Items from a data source
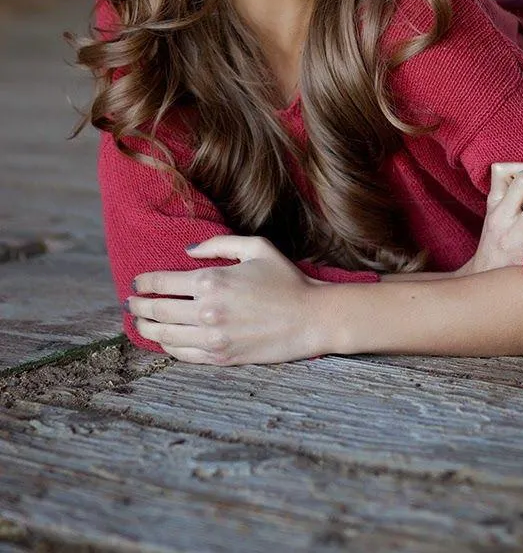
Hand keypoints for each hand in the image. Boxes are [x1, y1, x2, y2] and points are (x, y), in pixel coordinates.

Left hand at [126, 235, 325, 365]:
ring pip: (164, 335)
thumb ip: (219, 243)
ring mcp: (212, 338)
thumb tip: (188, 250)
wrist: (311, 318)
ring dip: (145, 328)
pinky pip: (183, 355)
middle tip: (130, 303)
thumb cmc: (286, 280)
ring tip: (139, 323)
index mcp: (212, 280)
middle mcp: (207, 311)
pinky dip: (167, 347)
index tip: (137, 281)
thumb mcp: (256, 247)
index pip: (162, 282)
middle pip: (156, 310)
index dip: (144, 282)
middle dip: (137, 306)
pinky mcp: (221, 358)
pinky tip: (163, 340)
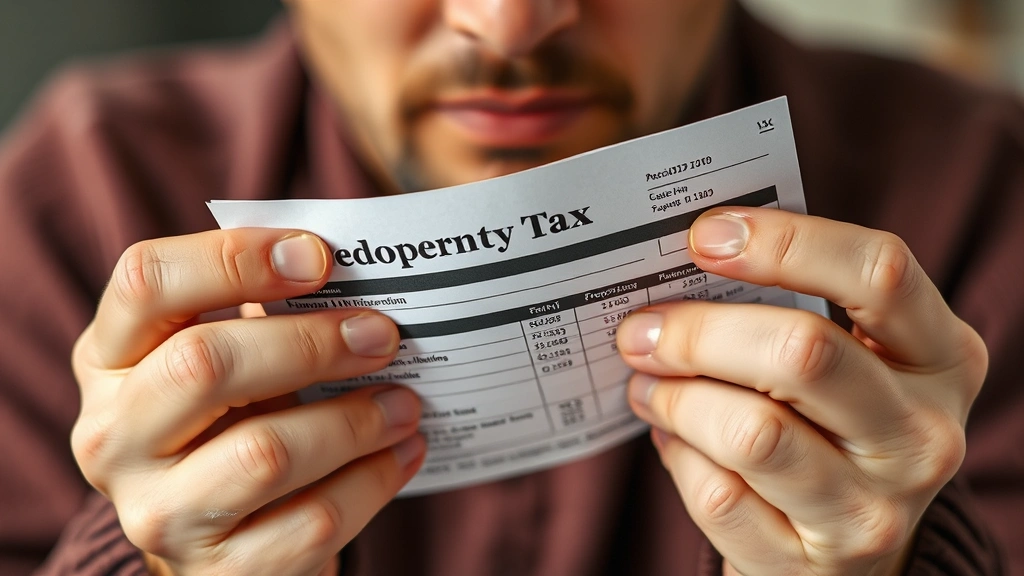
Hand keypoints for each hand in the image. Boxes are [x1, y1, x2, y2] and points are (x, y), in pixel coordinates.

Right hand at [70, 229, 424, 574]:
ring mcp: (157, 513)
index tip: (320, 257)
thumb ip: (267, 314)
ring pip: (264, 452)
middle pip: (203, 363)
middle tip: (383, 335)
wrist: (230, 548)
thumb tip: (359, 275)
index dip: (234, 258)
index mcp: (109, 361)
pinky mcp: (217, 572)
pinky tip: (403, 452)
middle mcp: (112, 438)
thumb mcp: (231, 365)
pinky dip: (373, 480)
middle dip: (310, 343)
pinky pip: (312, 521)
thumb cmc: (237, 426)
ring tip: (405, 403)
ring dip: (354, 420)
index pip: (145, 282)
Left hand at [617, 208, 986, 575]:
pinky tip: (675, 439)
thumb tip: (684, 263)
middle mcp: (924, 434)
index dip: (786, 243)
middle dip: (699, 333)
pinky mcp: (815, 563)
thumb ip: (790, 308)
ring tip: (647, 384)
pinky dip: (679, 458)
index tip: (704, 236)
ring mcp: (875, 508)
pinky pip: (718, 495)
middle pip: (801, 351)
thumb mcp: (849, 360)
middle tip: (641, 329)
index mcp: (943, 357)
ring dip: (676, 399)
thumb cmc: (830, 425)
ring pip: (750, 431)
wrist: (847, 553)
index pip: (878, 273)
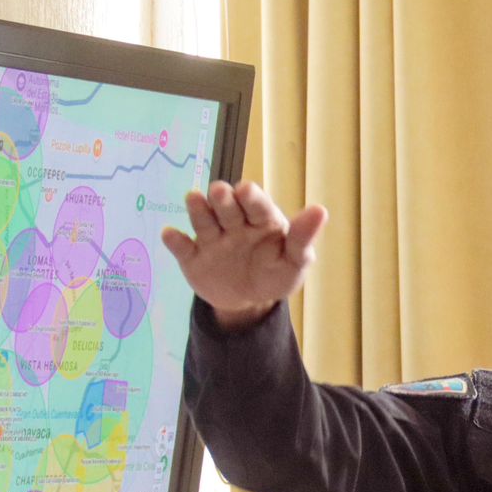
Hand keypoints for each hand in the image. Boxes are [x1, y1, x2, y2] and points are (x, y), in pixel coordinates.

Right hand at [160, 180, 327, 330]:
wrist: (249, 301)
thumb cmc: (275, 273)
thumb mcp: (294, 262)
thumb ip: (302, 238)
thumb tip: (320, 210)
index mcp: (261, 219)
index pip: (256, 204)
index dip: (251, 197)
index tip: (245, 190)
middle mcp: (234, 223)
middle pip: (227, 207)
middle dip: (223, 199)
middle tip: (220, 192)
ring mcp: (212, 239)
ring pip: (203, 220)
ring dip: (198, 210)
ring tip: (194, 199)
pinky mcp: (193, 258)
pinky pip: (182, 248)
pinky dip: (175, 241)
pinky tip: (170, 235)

→ **TASK INSTRUCTIONS**:
Repeat every line above exactly, but omit all images.

→ **SOLUTION**:
Hand keypoints for each hand in the image. Boxes are [x1, y1, x2, y2] and points are (x, y), in pixel coordinates.

Left hand at [126, 235, 325, 365]:
ring pip: (164, 335)
thumb ip: (219, 243)
ring mcp: (212, 338)
thumb tip: (188, 250)
wrist: (311, 318)
ring dip: (145, 328)
pinky pip: (183, 355)
middle tip: (130, 303)
thumb cmc: (286, 280)
ring tip: (139, 323)
index mcp: (212, 280)
middle mcp: (207, 311)
pinky dip: (167, 347)
index tip: (137, 281)
thumb mcp: (256, 247)
index pip: (162, 282)
middle pip: (156, 310)
index dip: (144, 282)
middle dip: (137, 306)
pinky mcp: (221, 358)
pinky tip: (163, 340)
Hand keypoints for each hand in the image. Boxes are [x1, y1, x2, y2] and points are (x, y), in pixel coordinates.

Right hand at [70, 229, 424, 574]:
ring mcp: (157, 513)
index tip: (320, 257)
thumb ip: (267, 314)
ring pip: (264, 452)
middle pip: (203, 363)
middle tip: (383, 335)
wrist: (230, 548)
thumb tip: (359, 275)
index dip: (234, 258)
index mcp: (109, 361)
pinky mcp: (217, 572)
pinky tip: (403, 452)
middle mcp: (112, 438)
thumb mcp: (231, 365)
pinky dip: (373, 480)
middle dip: (310, 343)
pinky pip: (312, 521)
thumb cmc: (237, 426)
ring tip: (405, 403)
ring dip: (354, 420)
index pip: (145, 282)
Left hand at [617, 208, 986, 575]:
pinky tip: (675, 439)
thumb tip: (684, 263)
middle mcp: (924, 434)
index dip: (786, 243)
middle dip: (699, 333)
pinky mcp: (815, 563)
thumb ip: (790, 308)
ring tip: (647, 384)
pinky dip: (679, 458)
index tip: (704, 236)
ring mcp: (875, 508)
pinky pip: (718, 495)
middle pip: (801, 351)
thumb mcp: (849, 360)
middle tip: (641, 329)
index mcp: (943, 357)
ring dip: (676, 399)
thumb cmc: (830, 425)
ring pip: (750, 431)
wrist: (847, 553)
index pip: (878, 273)
Hand keypoints for each hand in the image. Boxes are [x1, y1, x2, y2] and points are (x, y), in pixel coordinates.

Right hand at [160, 180, 327, 330]:
wrist: (249, 301)
thumb cmc: (275, 273)
thumb mcp: (294, 262)
thumb ip: (302, 238)
thumb tip: (320, 210)
index mcp: (261, 219)
index pip: (256, 204)
index dip: (251, 197)
index tip: (245, 190)
middle mcp: (234, 223)
middle pip: (227, 207)
middle dip: (223, 199)
middle tip: (220, 192)
ring mcp: (212, 239)
ring pip: (203, 220)
ring dip: (198, 210)
ring tip: (194, 199)
pinky mcp: (193, 258)
pinky pip: (182, 248)
pinky dip: (175, 241)
pinky tip: (170, 235)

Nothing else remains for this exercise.